AMYLOID‐Β AND PHOSPHORYLATED‐TAU ACCUMULATION IN RETROSPLENIAL CORTEX OF YOUNG ALZHEIMER’S MODEL

Background

Our aim in the present study was to evaluate molecular and functional alterations in the retrosplenial cortex (RSC) of very young Alzheimer’s transgenic mice (3xTg‐AD). The RSC is a cortical area that functions as a key component of the core network of brain regions involved in cognitive functions such as episodic memory, navigation, and planning.

Method

Electrophysiology: Local field potentials were recorded using borosilicate electrode (2‐6 MΩ). Integrated theta‐band power was calculated in 5 s binds over a period of 2‐10 min and the mean spectrum was taken as the grand mean of each animal.

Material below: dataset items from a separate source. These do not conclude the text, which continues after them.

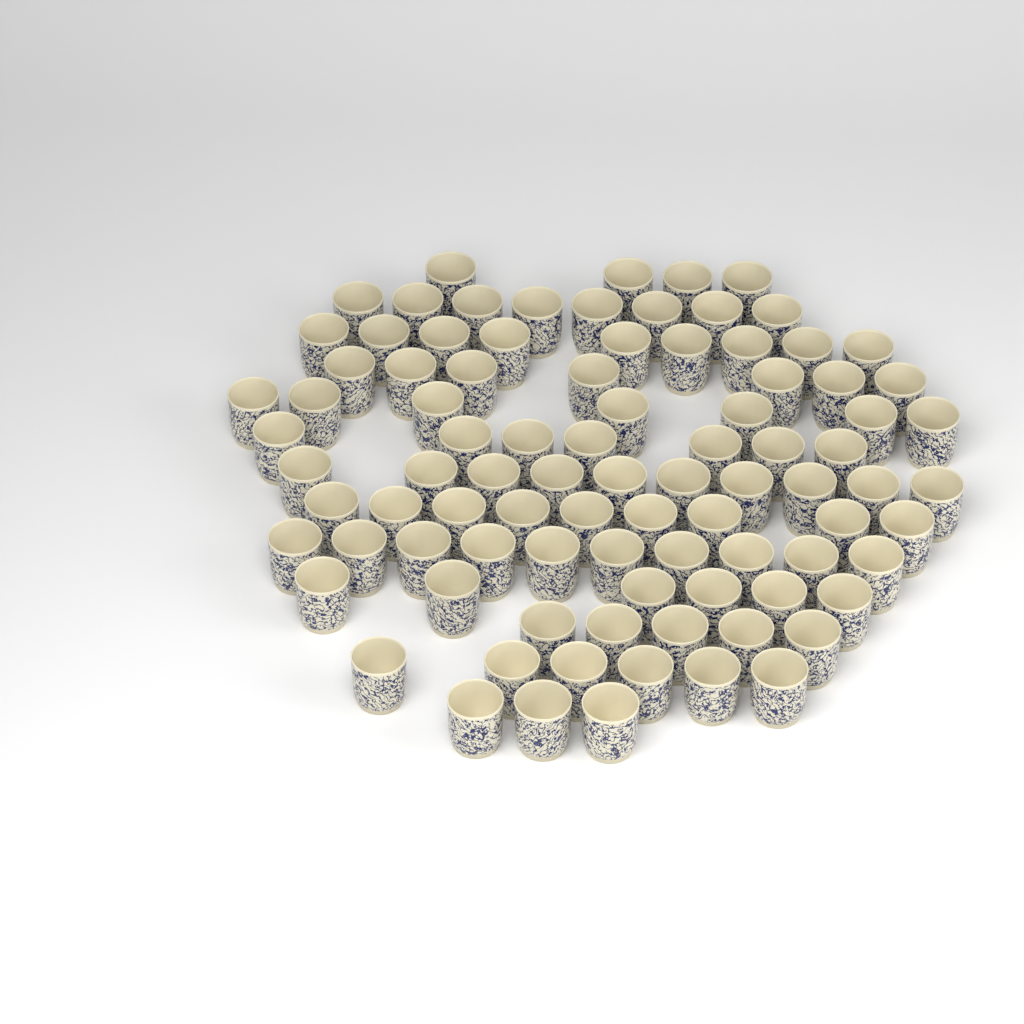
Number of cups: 91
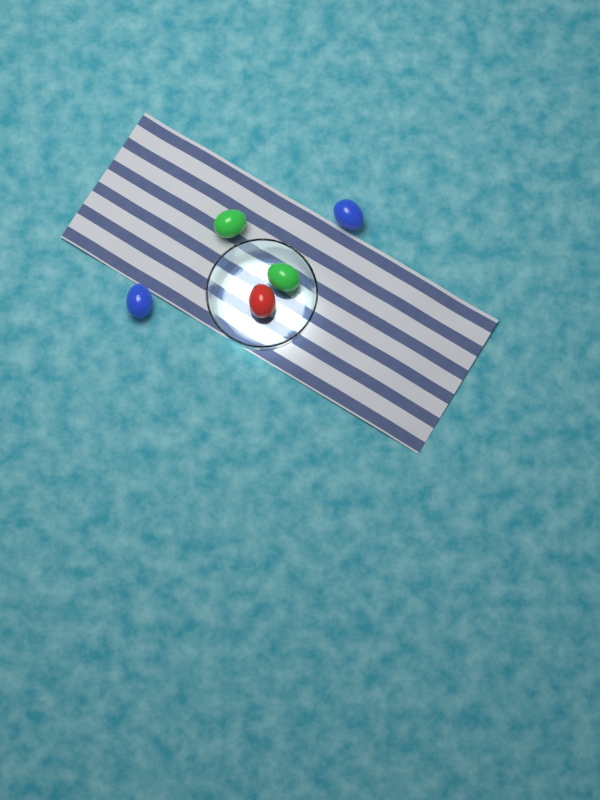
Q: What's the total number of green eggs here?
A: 2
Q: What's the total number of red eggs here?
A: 1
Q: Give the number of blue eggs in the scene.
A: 2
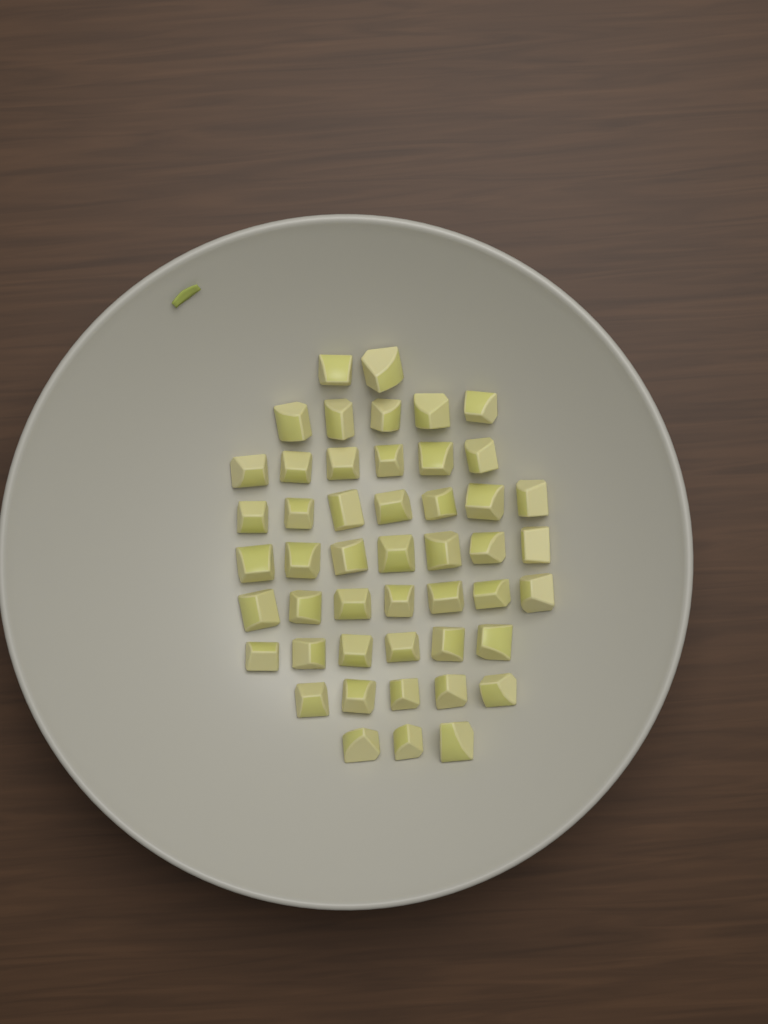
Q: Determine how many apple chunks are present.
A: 48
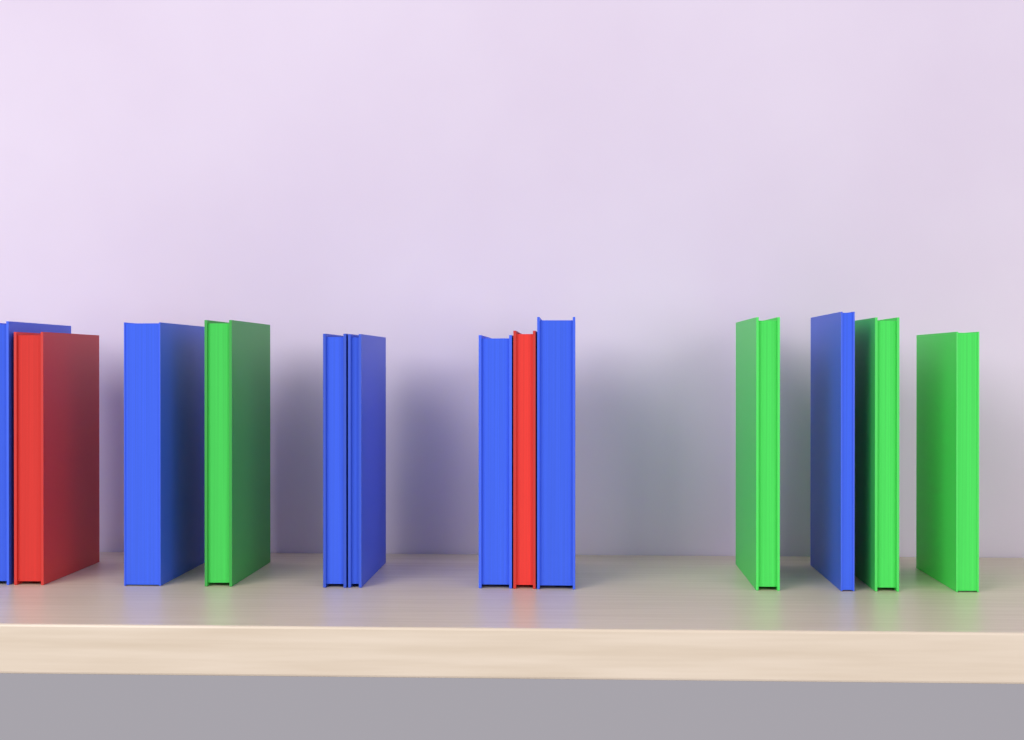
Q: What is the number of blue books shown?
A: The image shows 7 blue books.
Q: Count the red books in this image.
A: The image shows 2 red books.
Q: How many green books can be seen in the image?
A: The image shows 4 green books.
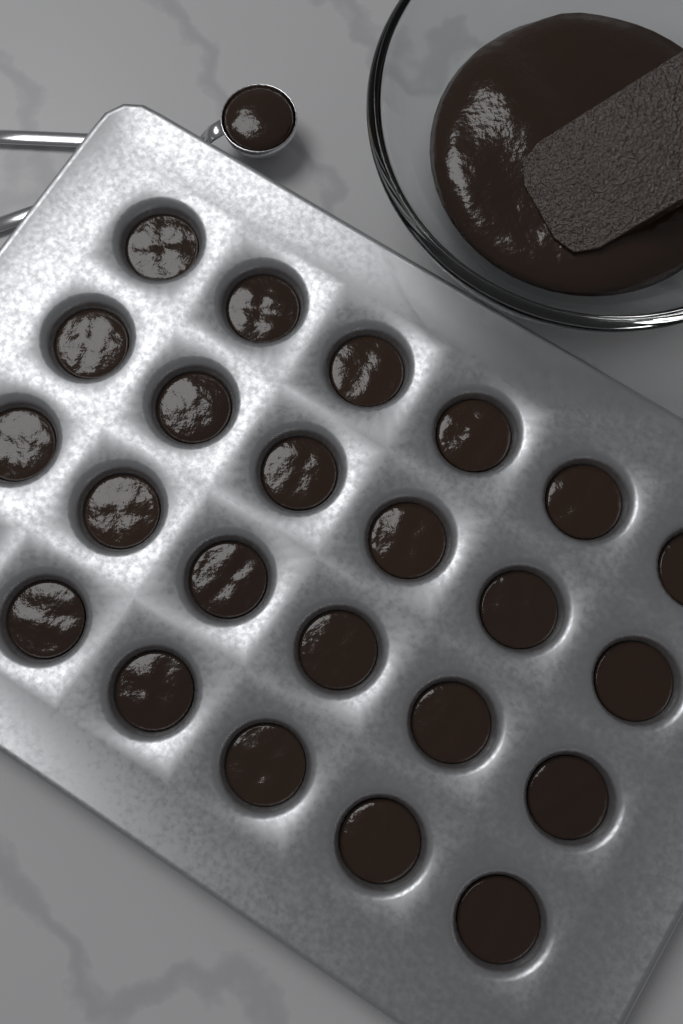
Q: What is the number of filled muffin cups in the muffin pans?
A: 23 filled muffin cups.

Immunohistochemistry: For immunofluorescence, antibodies: pS396 and BAM10 were used. The brain areas were visualized using an epifluorescence microscope (Axioplan2, Zeiss).

Result

Our results show significant accumulation of intracellular amyloid‐β (Aβ) and hyperphosphorylated tau (pTau) in principal neurons from 1‐month‐old 3xTg‐AD mice, which correlates with GSK3β activation and tau phosphorylation at serine 396. Coincidently, oscillatory activity from the RSC is altered in the young 3xTg‐AD mice. Specifically, we found that theta frequency is significantly higher in the transgenic animals.

Conclusion

Despite the wide consensus that Aβ deposition in a variety of AD transgenic mice, including 3xTg‐AD, is detected after several months of age, this study shows the first evidence of intracellular Aβ accumulation in pyramidal cells as early as 30 days of age, which does not seem to be related to any cognitive compromise. Thus, early Aβ and pTau accumulation was correlated with altered oscillatory activity from the RSC. In sum, our results indicate that very early accumulation of intracellular Aβ may impact the excitability of the RSC network, possibly due to changes in pTau throughout GSK3β activation.